@djensen said in Alternate dice rules:
Regular dice battles have too many wild swings of hot and cold. Low luck doesn’t have enough randomness and it’s mentally tiring.
What would be a good in-between?
- A certain number of guaranteed hits and then randomness? (low luck light)
- Mulligans (3, 5, 10 re-rolls per game)
- A deck of card to balance out the bad luck
One thing I like about Zombies are those cards. I’ve only played a few games but the cards never seemed to pile on to one faction. In many circumstances it could actually help the player who just had a series of terrible rolls.
Your thoughts please. If we’re open to changes, maybe the next game will include something that removes the crazy stupid bad luck that I, I mean some people, keep getting. :wink: (Yeah, this subject is completely selfless, sure).

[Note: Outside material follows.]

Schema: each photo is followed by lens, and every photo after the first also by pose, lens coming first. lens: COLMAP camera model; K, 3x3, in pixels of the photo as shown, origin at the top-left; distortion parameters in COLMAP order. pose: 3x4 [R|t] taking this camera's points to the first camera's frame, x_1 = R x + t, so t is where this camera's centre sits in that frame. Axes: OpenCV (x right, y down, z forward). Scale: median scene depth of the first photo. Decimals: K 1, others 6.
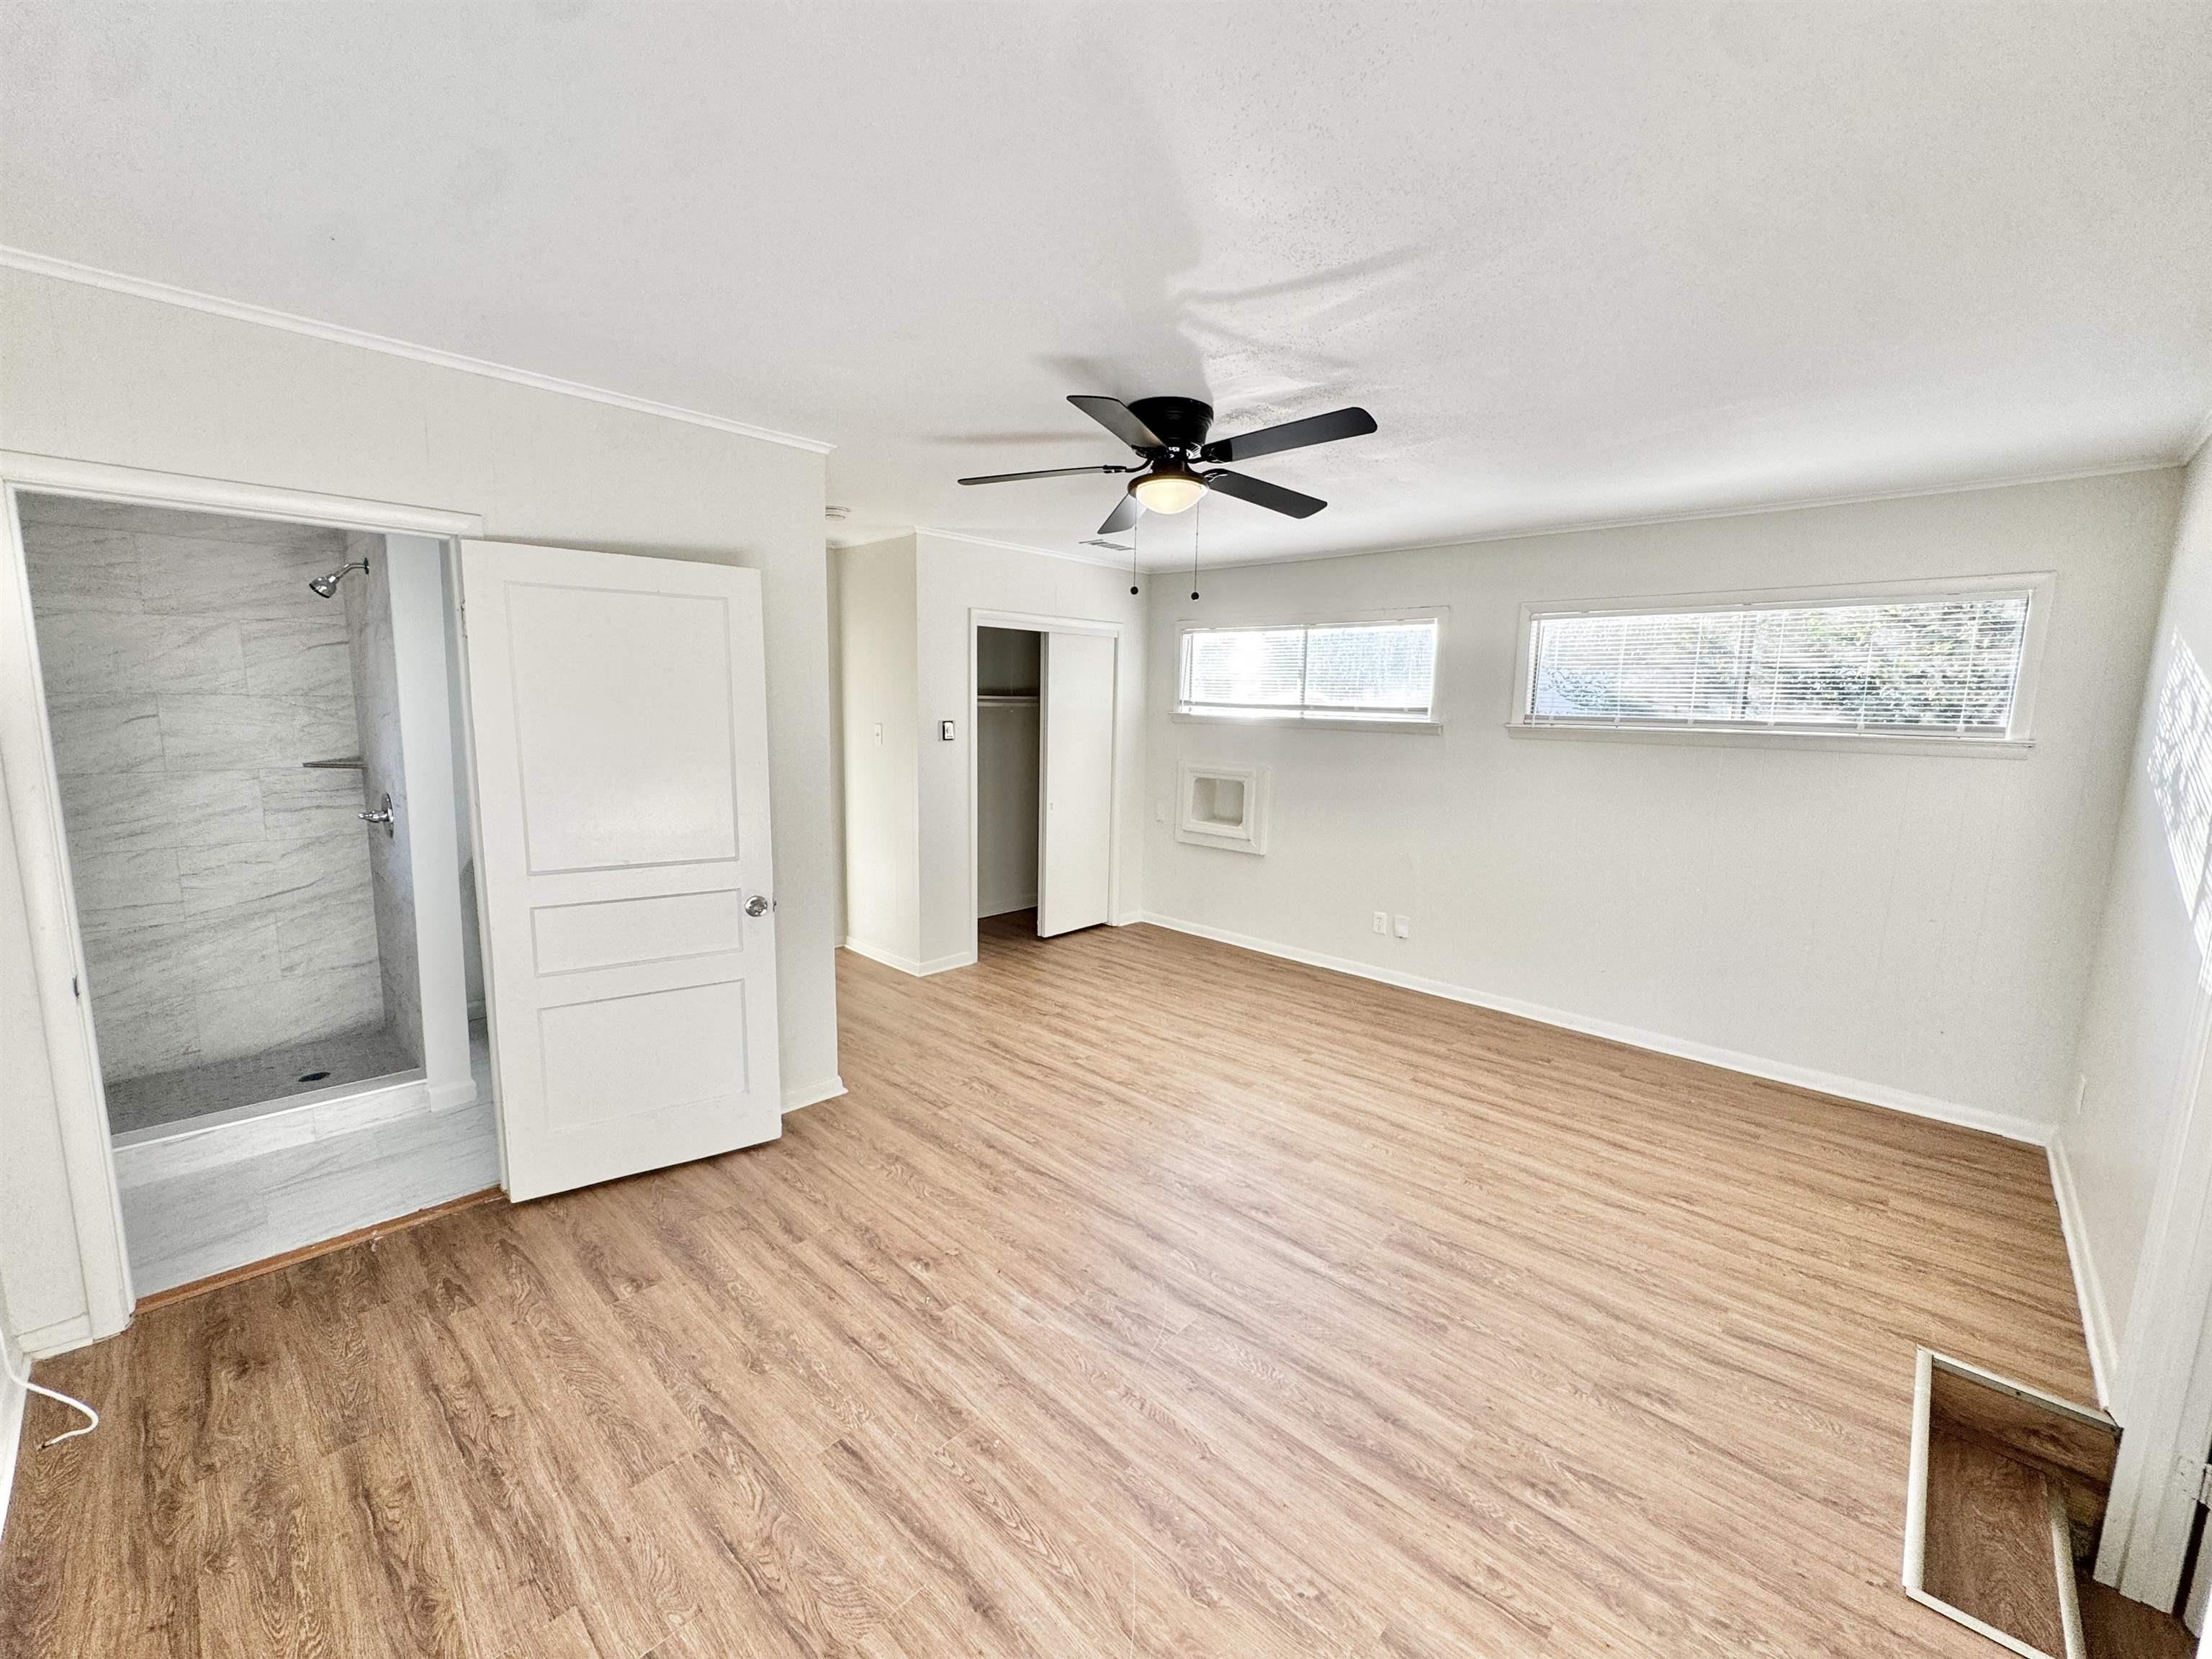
lens RADIAL K [[882.3, 0, 1110.4], [0, 882.3, 829.0], [0, 0, 1]] dist [-0.002999, -0.000134]
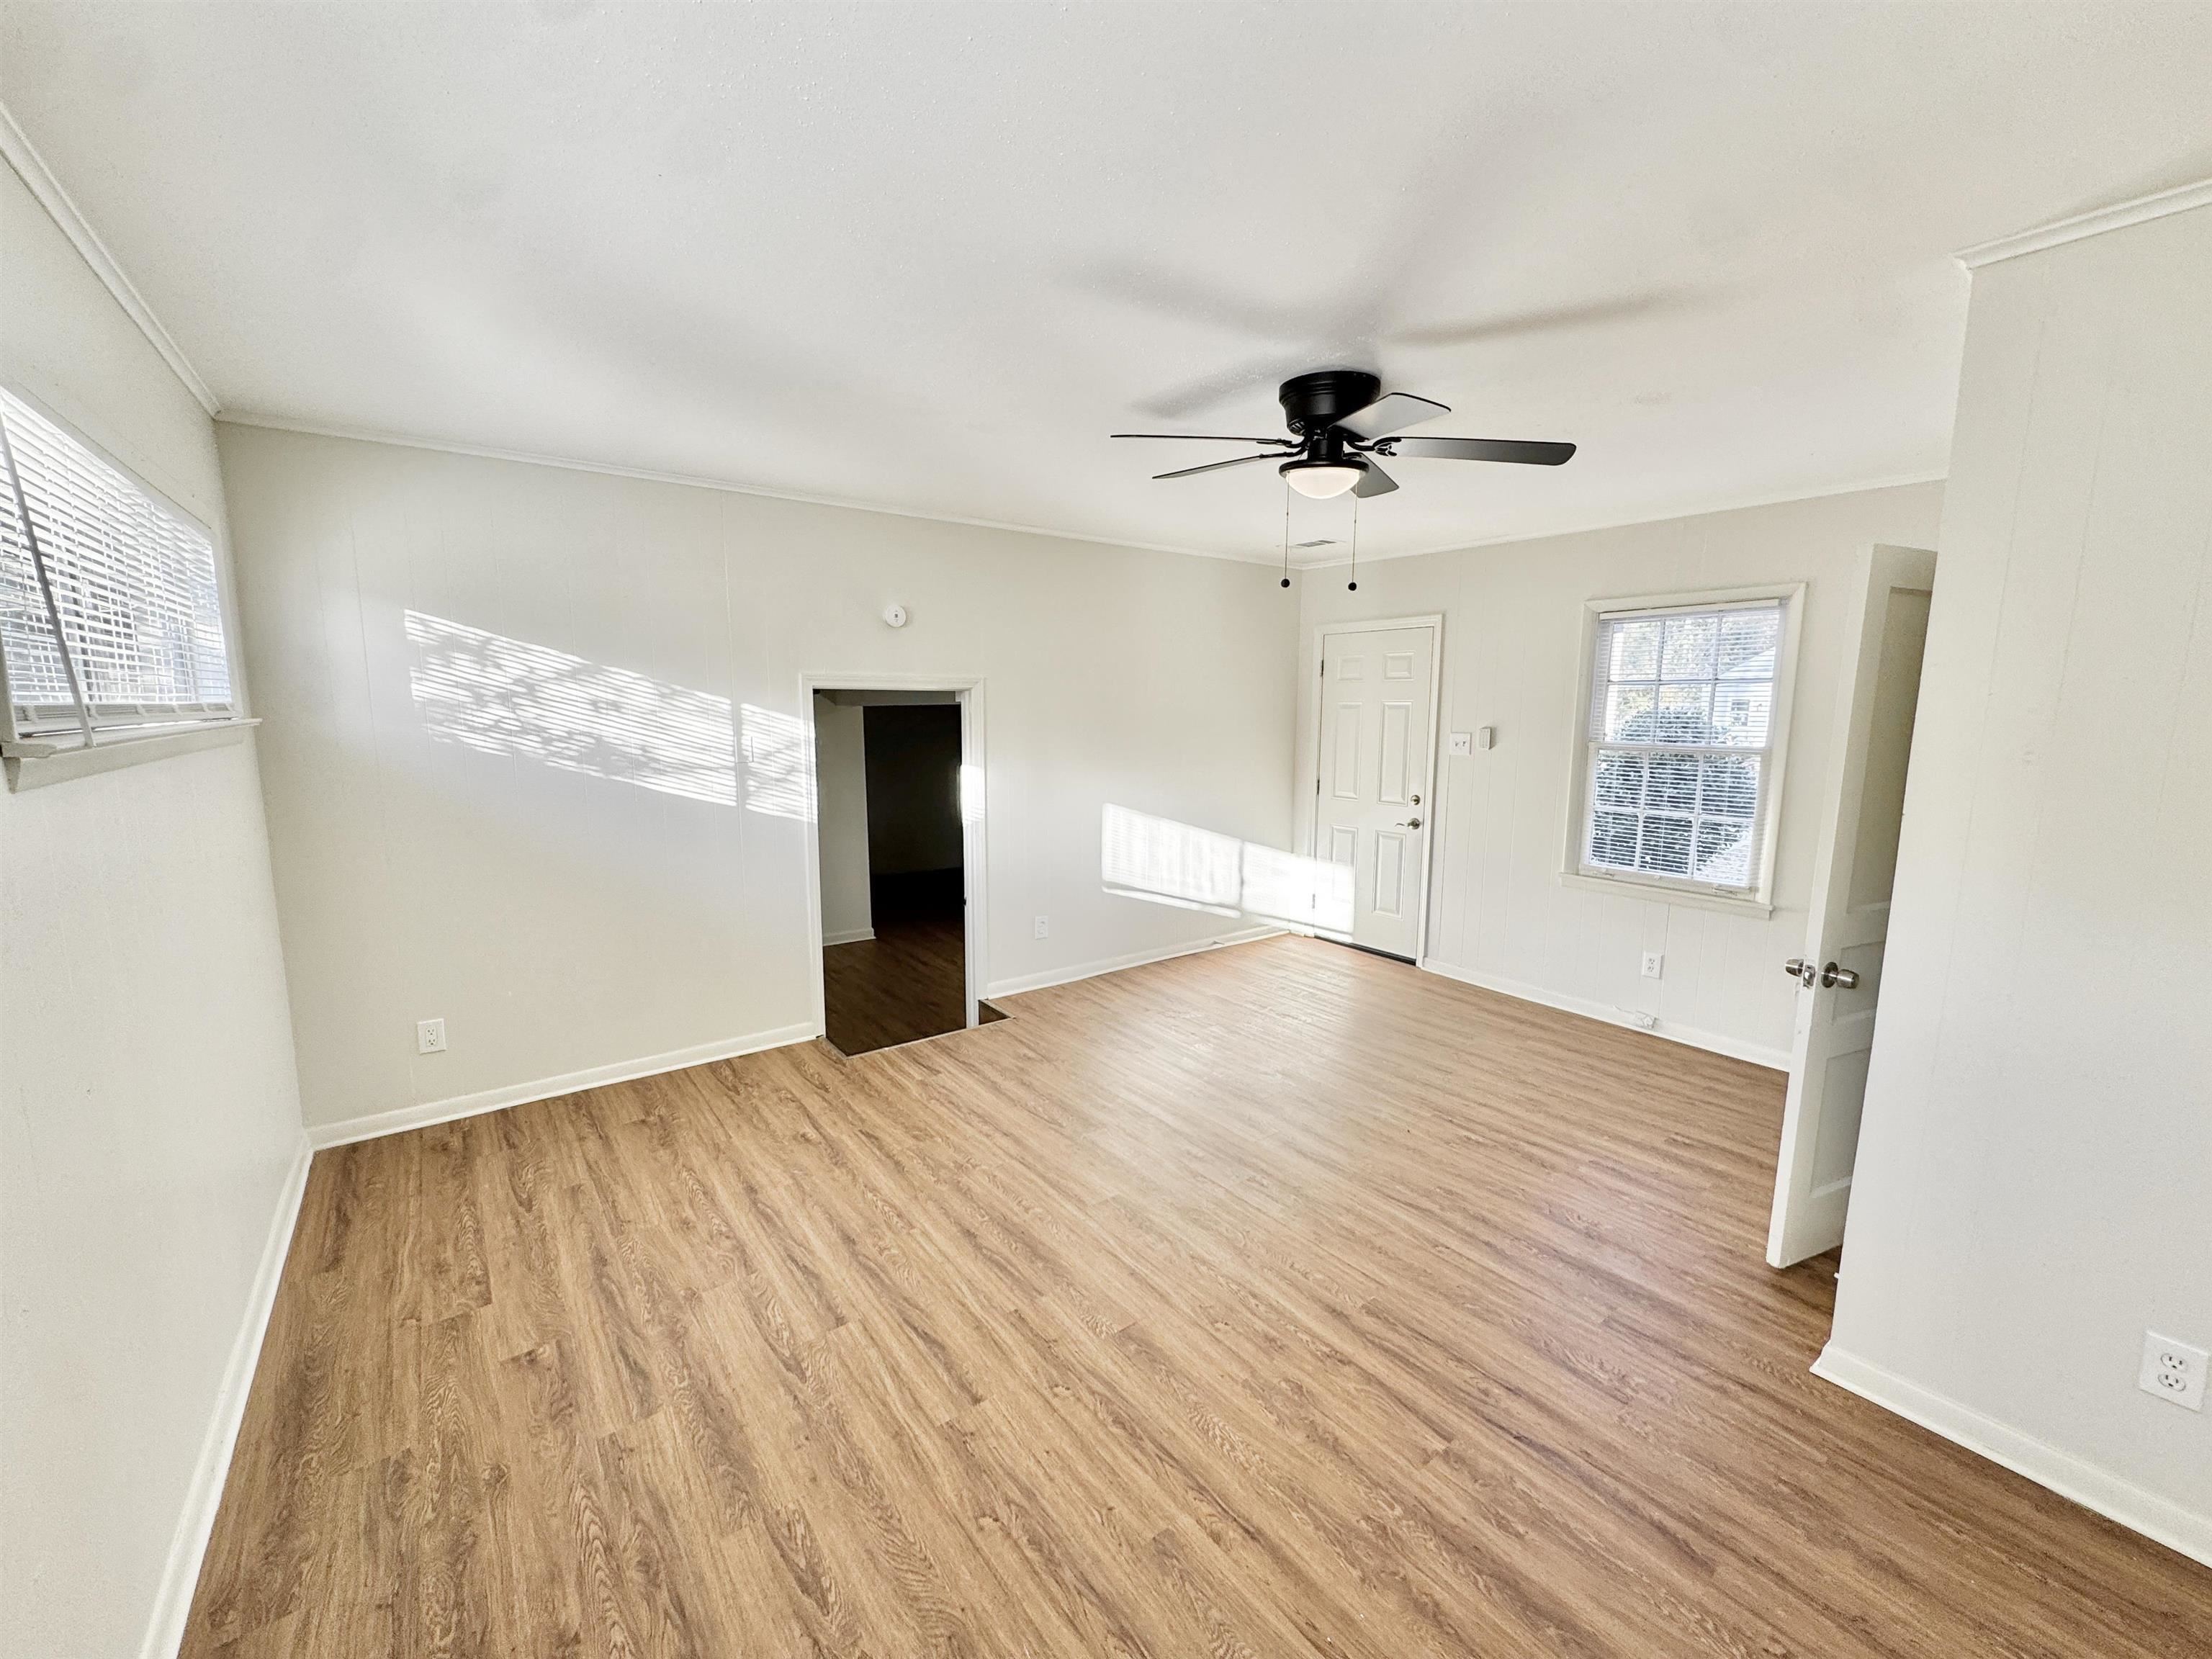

If I remember correctly, I pitched an idea a few years ago about an alternate dicing method which would work as follows. I never worked out the full details, but here’s the general idea.
Googling “dice odds” will pull up lots of tables and images showing the probability curve of the results of throwing two standard six-sided dice. Basically, the distribution is a bell curve ranging from 2 to 12, with the lowest probabilities at the two extremities and the highest probability (for 7) in the middle.
The concept for the alternate dicing method would be that a player, prior to dicing something, would choose one of three tables against which to plot his results: narrow-range result, medium-range result and wide-range result. By using the first table, the player would know that his dice rolls would fall within a narrow range of outcomes centered on the middle of the distribution curve; the results would never be spectacularly good nor spectacularly bad, but instead would consistently be average. This would probably appeal to a player who is getting close to winning, and who wants to protect his advantage by playing conservatively. At the opposite extreme, the wide-range table would cover the full probability curve; the distribution would still favour getting results towards the middle of the bell curve, but it would allow for more variation – including the possibility of getting results that are either spectacularly good or spectacularly bad. This would probably appeal to a player who’s losing, and who therefore: a) has little to lose from a spectacularly bad dicing result, and b) has a lot to gain from a spectacularly good dicing result. The medium-range result table would offer a medium-risk option in between the two extremes of the narrow-range table and the wide-range table.